| Requirement |
Pick out the lines below that contain the string "informale" and copy them all.
[Records provided Boundary: Start]
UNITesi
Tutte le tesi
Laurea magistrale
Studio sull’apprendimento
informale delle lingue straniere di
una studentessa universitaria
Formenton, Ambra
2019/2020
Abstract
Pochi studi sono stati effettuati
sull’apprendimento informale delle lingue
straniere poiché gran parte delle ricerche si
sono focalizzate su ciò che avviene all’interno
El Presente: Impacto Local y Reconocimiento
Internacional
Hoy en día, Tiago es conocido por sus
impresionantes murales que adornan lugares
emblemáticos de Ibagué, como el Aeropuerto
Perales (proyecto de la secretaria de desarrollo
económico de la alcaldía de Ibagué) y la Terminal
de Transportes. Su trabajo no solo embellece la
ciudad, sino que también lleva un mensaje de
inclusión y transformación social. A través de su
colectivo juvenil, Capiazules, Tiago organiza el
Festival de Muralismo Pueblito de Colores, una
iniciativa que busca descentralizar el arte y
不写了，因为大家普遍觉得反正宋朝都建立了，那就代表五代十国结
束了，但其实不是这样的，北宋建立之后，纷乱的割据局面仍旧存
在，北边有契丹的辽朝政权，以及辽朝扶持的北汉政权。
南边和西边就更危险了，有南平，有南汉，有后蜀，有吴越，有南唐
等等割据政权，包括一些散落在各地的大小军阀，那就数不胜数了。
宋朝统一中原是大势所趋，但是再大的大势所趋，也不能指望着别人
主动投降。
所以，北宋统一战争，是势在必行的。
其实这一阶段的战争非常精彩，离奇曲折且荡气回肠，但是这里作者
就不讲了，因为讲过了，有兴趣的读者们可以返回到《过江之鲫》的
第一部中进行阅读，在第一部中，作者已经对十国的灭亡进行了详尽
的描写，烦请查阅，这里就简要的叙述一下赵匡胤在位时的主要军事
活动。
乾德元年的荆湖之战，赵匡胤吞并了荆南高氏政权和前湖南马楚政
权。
[Records provided Boundary: End]
| Response box |
informale delle lingue straniere di
sull’apprendimento informale delle lingue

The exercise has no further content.